### Source data
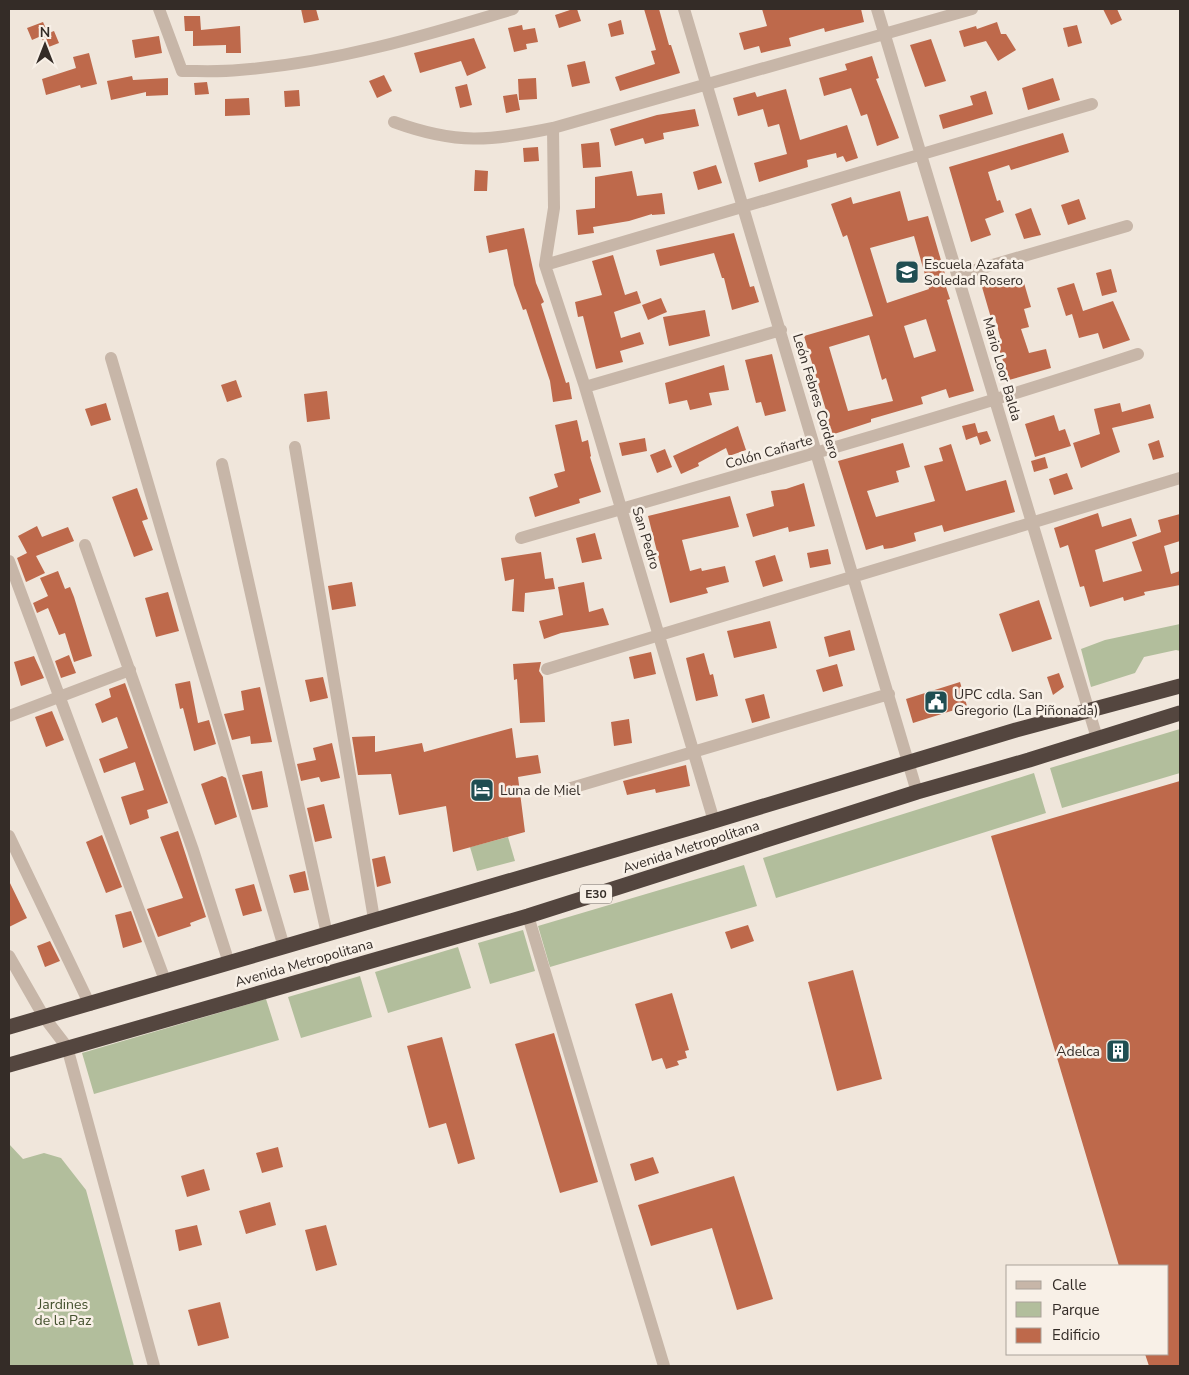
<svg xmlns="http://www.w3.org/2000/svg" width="1189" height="1375" font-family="'Nunito Sans',sans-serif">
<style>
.green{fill:#b2be9c}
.building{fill:#be694b;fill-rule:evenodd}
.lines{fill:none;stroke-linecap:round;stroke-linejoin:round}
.minor{stroke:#c7b6a8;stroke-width:12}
.highway{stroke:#54463f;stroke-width:15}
.labels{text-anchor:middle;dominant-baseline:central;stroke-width:5;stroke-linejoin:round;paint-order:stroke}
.shield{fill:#f8f0e7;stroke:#6f6761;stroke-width:1}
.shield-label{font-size:12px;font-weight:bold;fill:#342c27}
.poi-label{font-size:14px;fill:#342c27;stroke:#f8f0e7;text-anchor:start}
.street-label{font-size:14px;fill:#342c27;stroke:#f8f0e7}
.park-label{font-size:14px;fill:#43502d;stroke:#f8f0e7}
</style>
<rect width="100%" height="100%" fill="#f0e6db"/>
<path class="green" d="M1180,624V651L1176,650L1144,657L1135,673L1091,687L1081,649L1105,640Z
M1180,729V773L1062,808L1050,768Z
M1034,773L1046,813L776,898L763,858Z
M508,837L515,861L477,871L470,847Z
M744,865L757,906L550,967L538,926Z
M523,930L535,971L490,984L478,943Z
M458,947L471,988L388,1013L375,972Z
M360,976L372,1017L301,1038L288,997Z
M266,999L279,1040L94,1094L82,1053Z
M9,1144L23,1159L44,1153L61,1158L86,1190L134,1366H9Z"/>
<path class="building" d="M301,9H316L319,20L304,23Z
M573,9H577L581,21L559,28L555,15Z
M644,9H659L669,45H671L680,73L620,91L615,77L655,64L651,51L656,50Z
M762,9H861L864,22L825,32L824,28L789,38L791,46L773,50L761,53L759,46L744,50L739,33L767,26Z
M1103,9H1117L1122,20L1111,25Z
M184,16H200L201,30L240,26L241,53H226V45L193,46V31H185Z
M621,20L624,34L611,37L608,24Z
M43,22L48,33L32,40L27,28Z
M997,22L1001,34H1006L1016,50L998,61L986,41L964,47L959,31L976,26L977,29Z
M522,25L523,30L535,28L538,42L526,44L527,49L514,52L508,28Z
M1077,25L1082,43L1068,47L1063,28Z
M54,31L59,43L46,48L41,36Z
M159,36L162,53L135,58L132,40Z
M474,38L486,68L467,76L461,61L420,73L414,53Z
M931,39L946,81L925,87L910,45Z
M89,53L97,84L81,88L80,85L46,95L42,79L76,68L73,57Z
M872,56L879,78L876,79L899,138L877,146L867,114L861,116L851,88L824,96L819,78L847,70L845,64Z
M585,61L590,83L572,87L567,65Z
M384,75L392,91L377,98L369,81Z
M132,76L133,80L168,78V95L146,96V92L111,100L107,81Z
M536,78L537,99L519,100L518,79Z
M1053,78L1060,100L1028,110L1022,88Z
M207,82L209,94L195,95L194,83Z
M467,84L472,105L460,108L455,87Z
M786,89L800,140L847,125L858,158L846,162L843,156L837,158L836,153L807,160L808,167L759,182L754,163L787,154L779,124L768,127L763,109L738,116L733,98L755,92L757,97Z
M299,90L300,106L285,107L284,91Z
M986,91L993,114L943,129L939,115L973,105L970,96Z
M517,94L520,110L506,113L503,96Z
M249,98L250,115L225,116V99Z
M695,109L699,126L663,133L664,139L645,144L643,138L615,146L610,129L657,115Z
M1063,133L1069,152L1011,170L1009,165L988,172L997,201L1000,200L1004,212L985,219L991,235L971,242L949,167Z
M599,142L601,167L583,168L581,144Z
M538,147L539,161L524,162L523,148Z
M716,165L722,183L698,190L693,172Z
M475,170L488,171L487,191H474Z
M632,171L637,196L662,193L665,214L652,215V214L629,221L593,227L594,233L578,235L576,210L595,208V177Z
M900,191L908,221L928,216L945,274L942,275L950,299L947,300L974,391L949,398L946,389L921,397L923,404L871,419V422L831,435L826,418L828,417L804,336L873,316L847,235L843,237L831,204L851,197L853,204ZM914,236L929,289L887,303L870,248ZM926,319L936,351L914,358L904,326ZM869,335L882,380L886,378L893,401L848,411L829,347Z
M1079,199L1086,219L1068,225L1061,205Z
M1031,208L1041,235L1024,239L1015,214Z
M524,228L536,283L544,302L541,304L566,383L569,382L572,399L553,402L550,381L526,309L523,310L514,285L507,249L489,253L486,236Z
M734,233L750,287L754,286L759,302L732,310L724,278H722L714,253L660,266L656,250Z
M613,255L625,295L637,291L641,303L614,312L621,338L640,332L644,344L620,351L623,362L596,369L583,316L578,317L575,302L602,295L592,261Z
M1111,269L1117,292L1102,296L1096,273Z
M1022,276L1031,307L1024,309L1029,327L1021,329L1029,353L1046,349L1051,368L1009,380L997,342L1001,341L995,317L991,318L982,287Z
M1074,283L1083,311L1113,301L1130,340L1103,349L1098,333L1079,338L1072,314L1066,316L1057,288Z
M661,298L667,312L648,320L642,305Z
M705,310L710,336L669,346L663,317Z
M772,354L786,411L765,416L761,402L756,403L745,360Z
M724,365L729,390L709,393L712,405L690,410L687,400L669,404L665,383Z
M236,380L242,397L227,402L221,385Z
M327,391L330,419L307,422L304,394Z
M106,403L111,420L91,426L85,409Z
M1120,403L1122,412L1150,404L1154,418L1112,428L1120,452L1081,468L1073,443L1100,434L1094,409Z
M1054,415L1059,431L1065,429L1071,446L1035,457L1025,424Z
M577,420L582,442L588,440L591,456L590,457L601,492L579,499L580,503L535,517L529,497L558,487L554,474L565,471L555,425Z
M975,423L978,433L987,431L991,441L980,445L977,436L966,440L962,426Z
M738,426L746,450L729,456L726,448L698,463L699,466L681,474L673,456Z
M645,438L647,451L622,456L619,443Z
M1159,440L1164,457L1153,460L1148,444Z
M903,443L910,467L896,471L899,482L867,491L876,517L935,501L924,466L943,461L939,448L951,444L966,491L1006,480L1015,512L944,532L942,525L914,533L916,541L892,548L884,549L883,545L866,550L838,461Z
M665,449L672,467L657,473L650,455Z
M1045,457L1048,468L1034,472L1031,461Z
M1067,473L1073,489L1054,495L1049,479Z
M804,483L815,526L789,532L788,527L753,537L746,514L774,506L771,491L786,489Z
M137,488L148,519L142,521L153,550L134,557L112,497Z
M730,496L739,527L682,540L690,571L701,568L702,571L725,566L729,582L706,588L708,593L670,603L648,516Z
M1098,513L1102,527L1131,518L1137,536L1095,550L1103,582L1142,571L1132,542L1161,532L1158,520L1180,514V541L1164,546L1171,574L1180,571V585L1144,592L1145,595L1124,601L1123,597L1090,607L1084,586L1080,587L1068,545L1060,548L1054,528Z
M37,526L42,537L68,527L74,541L36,556L45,573L26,582L17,558L27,553L18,536Z
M595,533L602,559L582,563L576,538Z
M828,549L831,564L810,568L807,553Z
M541,552L545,579L553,578L555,589L525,593L524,612L512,611L514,579L505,581L501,558Z
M775,555L783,581L763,587L755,561Z
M58,571L65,589L70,587L74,597L92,656L74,662L65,633L59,635L48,608L37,613L33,603L48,596L40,578Z
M352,582L356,606L332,610L328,586Z
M584,582L589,612L603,608L609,625L561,633L544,639L539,621L563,615L558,587Z
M168,592L179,631L156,637L145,598Z
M1039,600L1052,639L1012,652L999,614Z
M770,621L777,648L734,658L727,631Z
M850,630L855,650L829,657L824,637Z
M651,652L656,674L634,679L629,657Z
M704,653L710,675L713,674L718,696L696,701L686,658Z
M69,655L76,673L61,678L55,661Z
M34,656L44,678L21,686L14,662Z
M541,662L539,671L543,677L545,722L520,723L517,679L514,680L513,664Z
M837,664L843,686L823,692L816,670Z
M1059,673L1064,687L1053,695L1047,677Z
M323,677L328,698L310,702L305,680Z
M190,681L198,723L209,720L216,744L194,751L183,708L180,709L175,684Z
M960,682L967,706L913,723L906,699Z
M125,683L168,803L147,810L149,818L130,825L121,797L144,790L135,762L104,773L99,759L128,748L117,717L102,723L95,704L111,697L109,689Z
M260,687L272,742L251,744L250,736L232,740L224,714L244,710L241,691Z
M764,694L770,718L752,723L745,699Z
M52,711L64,740L46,747L35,717Z
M629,719L632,743L614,746L611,722Z
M512,728L516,758L538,755L541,773L518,777L525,832L453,852L446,806L399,815L391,774L358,775L352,737L375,736V752L422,743L424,752Z
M332,743L340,778L321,782L319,777L301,781L297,764L316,760L313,748Z
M686,765L690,786L656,793L655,789L627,795L623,781Z
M262,771L268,807L252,810L242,775Z
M222,776L226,778L237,817L215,825L201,784Z
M1180,781V1366H1149L1145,1354H1168V1266H1119L991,836Z
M324,804L332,838L315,842L307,808Z
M178,831L206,917L190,923L191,926L158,937L147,909L183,898L160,837Z
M102,835L122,887L106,893L86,842Z
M385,856L391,883L377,887L372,859Z
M305,871L309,890L294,893L289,875Z
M9,881L27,918L9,927Z
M254,884L262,911L243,916L235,889Z
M131,911L142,942L123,948L115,915Z
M748,925L754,941L731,949L725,932Z
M50,941L60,961L45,967L37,946Z
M853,970L882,1079L837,1091L808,982Z
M672,993L689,1050L685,1051L687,1058L677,1061L679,1065L666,1069L662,1058L652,1061L635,1004Z
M554,1033L598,1182L560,1193L515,1044Z
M442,1037L475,1159L458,1164L446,1123L429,1128L407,1046Z
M278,1147L283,1167L262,1173L256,1153Z
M653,1157L659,1173L635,1181L630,1164Z
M204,1169L210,1190L187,1197L181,1176Z
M734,1176L773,1299L737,1310L712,1228L651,1246L638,1205Z
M270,1202L276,1225L246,1234L239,1211Z
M197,1225L202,1245L179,1251L175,1230Z
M326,1225L337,1265L316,1271L305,1230Z
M220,1302L229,1338L198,1346L188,1310Z"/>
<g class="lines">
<path class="minor" d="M159,9L182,71C201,71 221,72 239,70C333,63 424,36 513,9
M684,9L917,792
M877,9L1097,738
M394,122C457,145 490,141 553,128L972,9
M553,128L554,208L545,265L585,387L714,821
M545,265L1092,104
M958,275L1127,226
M111,358L284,947
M585,387L781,330
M295,447L374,919
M222,464L327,934
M521,538C727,478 934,421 1138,354
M85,545L193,850L229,963
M9,561L166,983
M547,669L1180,478
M9,716L130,670
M561,791L889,694
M9,836L90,1005
M528,916L664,1366
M9,956L44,1017L67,1047L154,1366"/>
<path class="highway" d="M9,1027L714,821L1016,730L1180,686
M9,1065L528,916L917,792L1029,760L1180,713"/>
</g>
<defs>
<g id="school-square" transform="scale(1.25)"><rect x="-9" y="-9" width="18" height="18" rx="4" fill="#204e52" stroke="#f8f0e7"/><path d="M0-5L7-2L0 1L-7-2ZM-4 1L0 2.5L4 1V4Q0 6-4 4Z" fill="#fff"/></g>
<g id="civic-square" transform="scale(1.25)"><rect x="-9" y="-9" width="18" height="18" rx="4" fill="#204e52" stroke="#f8f0e7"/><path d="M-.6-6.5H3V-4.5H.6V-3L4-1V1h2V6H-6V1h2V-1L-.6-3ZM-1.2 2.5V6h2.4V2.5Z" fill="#fff"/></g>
<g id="hotel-square" transform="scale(1.25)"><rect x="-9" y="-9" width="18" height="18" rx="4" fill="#204e52" stroke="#f8f0e7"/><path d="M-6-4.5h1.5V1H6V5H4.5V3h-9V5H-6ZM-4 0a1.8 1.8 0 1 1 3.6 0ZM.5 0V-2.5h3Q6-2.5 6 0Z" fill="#fff"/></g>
<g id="building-square" transform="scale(1.25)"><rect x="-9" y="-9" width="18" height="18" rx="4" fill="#204e52" stroke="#f8f0e7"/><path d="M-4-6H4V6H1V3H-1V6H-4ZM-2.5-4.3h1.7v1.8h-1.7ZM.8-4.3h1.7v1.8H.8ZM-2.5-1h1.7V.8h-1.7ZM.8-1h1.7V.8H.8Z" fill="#fff"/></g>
</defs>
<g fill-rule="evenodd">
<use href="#school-square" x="907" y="272"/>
<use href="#civic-square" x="936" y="702"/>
<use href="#hotel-square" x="482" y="790"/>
<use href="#building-square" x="1118" y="1051"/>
</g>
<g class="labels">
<rect class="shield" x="580" y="884.5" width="32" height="19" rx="4"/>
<g class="shield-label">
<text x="596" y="894">E30</text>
</g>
<g class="poi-label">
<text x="924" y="264">Escuela Azafata<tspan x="924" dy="16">Soledad Rosero</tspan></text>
<text x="954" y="694">UPC cdla. San<tspan x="954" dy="16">Gregorio (La Piñonada)</tspan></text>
<text x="500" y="790">Luna de Miel</text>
<text x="1100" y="1051" text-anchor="end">Adelca</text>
</g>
<g class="street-label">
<text transform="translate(1002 369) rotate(74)">Mario Loor Balda</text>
<text transform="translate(816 396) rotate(73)">León Febres Cordero</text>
<text transform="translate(769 452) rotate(-16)">Colón Cañarte</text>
<text transform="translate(646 538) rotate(73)">San Pedro</text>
<text transform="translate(691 847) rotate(-18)">Avenida Metropolitana</text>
<text transform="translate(304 963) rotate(-16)">Avenida Metropolitana</text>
</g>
<g class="park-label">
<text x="63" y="1304">Jardines<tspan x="63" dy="16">de la Paz</tspan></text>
</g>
</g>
<rect width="1189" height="1375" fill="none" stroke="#342c27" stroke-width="20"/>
<rect x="1006" y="1265" width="162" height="90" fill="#f8f0e7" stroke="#aaa29a"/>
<rect x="1016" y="1281" width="25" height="8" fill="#c7b6a8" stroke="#aaa29a"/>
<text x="1052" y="1290" font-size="15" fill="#342c27">Calle</text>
<rect x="1016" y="1302" width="25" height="15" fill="#b2be9c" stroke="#aaa29a"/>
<text x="1052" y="1315" font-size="15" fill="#342c27">Parque</text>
<rect x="1016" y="1328" width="25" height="15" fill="#be694b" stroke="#aaa29a"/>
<text x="1052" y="1340" font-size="15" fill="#342c27">Edificio</text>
<g transform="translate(45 45)" stroke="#f8f0e7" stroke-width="4" paint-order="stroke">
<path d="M0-4L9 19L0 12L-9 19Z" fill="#342c27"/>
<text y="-8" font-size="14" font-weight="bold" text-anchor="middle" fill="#342c27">N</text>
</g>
</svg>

### Exercise objective
Each line of the entries above that contains "evenodd" is to be copied.

### Answer to this problem
.building{fill:#be694b;fill-rule:evenodd}
<g fill-rule="evenodd">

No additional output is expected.